Dataset entries
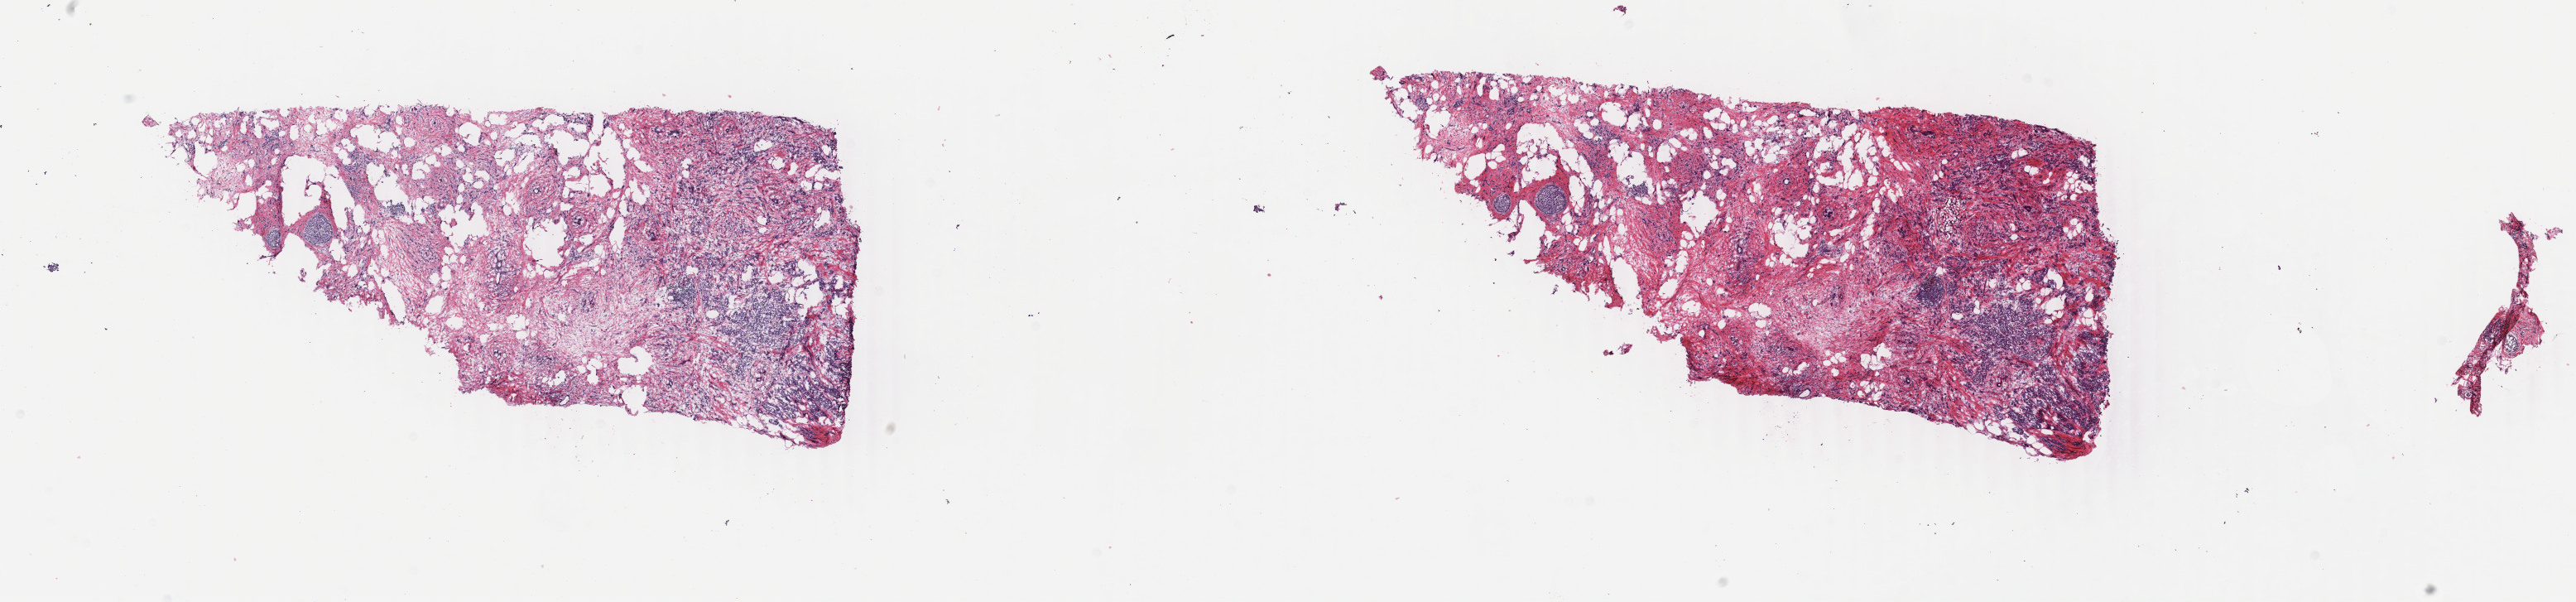
Whole-slide histology image, H&E-stained — low-resolution overview of the scanned area, about 24.7 x 5.8 mm. Frozen section. Sample: primary tumour, breast. Patient: female, age at initial diagnosis 62 years. Composition of this section per pathologist review: tumour cells 69%, tumour nuclei 70%, normal cells 20%, stromal cells 10%, necrosis 1%. Inflammatory infiltration, as recorded: lymphocyte infiltration 15%, monocyte infiltration 0%, neutrophil infiltration 0%.
• TNM: T1c N0 (i+) M0
• histologic diagnosis: Infiltrating duct and lobular carcinoma
• lymph nodes positive (case pathology): 0 of 3 examined
• AJCC pathologic stage: I (6th edition)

- _DIRECTIONS FOR THIS TASK_: Exact copies of the lines from the one holding "and lobular carcinoma" to the end of the entries are all that should be written.

- _EXERCISE RESPONSE_:
• histologic diagnosis: Infiltrating duct and lobular carcinoma
• lymph nodes positive (case pathology): 0 of 3 examined
• AJCC pathologic stage: I (6th edition)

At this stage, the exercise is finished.